# Still acquiring guide data - since Saturday



## iceisles (Mar 9, 2003)

For some odd reason, my HDVR2 (that was connected Saturday) continues to say that it's "acquiring guide data" and that it will be entirely available in 24 hours. It looks like I have about a week's worth of guide data available, which isn't bad, but is there a remedy to this problem? More than anything, the info message at the bottom of the screen is a tad annoying. I restarted the receiver last night but the problem persists. And I don't know if this matters, but I haven't had a landline or dialed in for 120 days.

Thanks.


----------



## ttodd1 (Nov 6, 2003)

software version?


----------



## litzdog911 (Oct 18, 2002)

Usually resetting the Tivo will solve this. How did you restart your Tivo? Try disconnecting the power, waiting one minute, then reconnect power. Note that it can take a day or so for the Guide Data to fully download again and for that message to go away.
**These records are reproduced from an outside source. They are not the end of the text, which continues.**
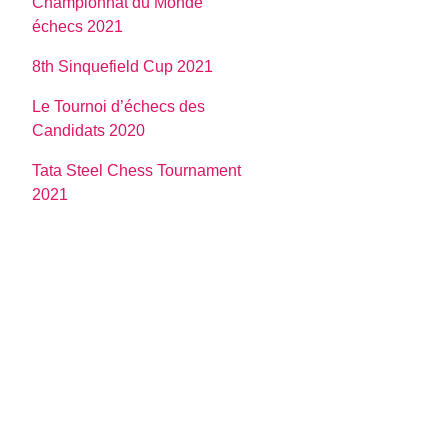
Championnat du Monde
échecs 2021
8th Sinquefield Cup 2021
Le Tournoi d’échecs des
Candidats 2020
Tata Steel Chess Tournament
2021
If resetting doesn't help, then check your signal readings on the 101&#186; satellite's transponders and post back your results here. Reception issues can cause Guide problems.


----------



## JimSpence (Sep 19, 2001)

The last time this happened to me when I still had the T60 connected, I reordered a couple of items in the SP manager.
This forced it to recompute dependencies and possibly reindex the guide data.


----------



## iceisles (Mar 9, 2003)

litzdog911 said:


> Usually resetting the Tivo will solve this. How did you restart your Tivo? Try disconnecting the power, waiting one minute, then reconnect power. Note that it can take a day or so for the Guide Data to fully download again and for that message to go away.
> 
> If resetting doesn't help, then check your signal readings on the 101º satellite's transponders and post back your results here. Reception issues can cause Guide problems.


This solved the problem right away. Previously I had restarted via the menu, but didn't disconnect the power. Thanks for your help, guys!


----------



## litzdog911 (Oct 18, 2002)

Glad you got it working again!


----------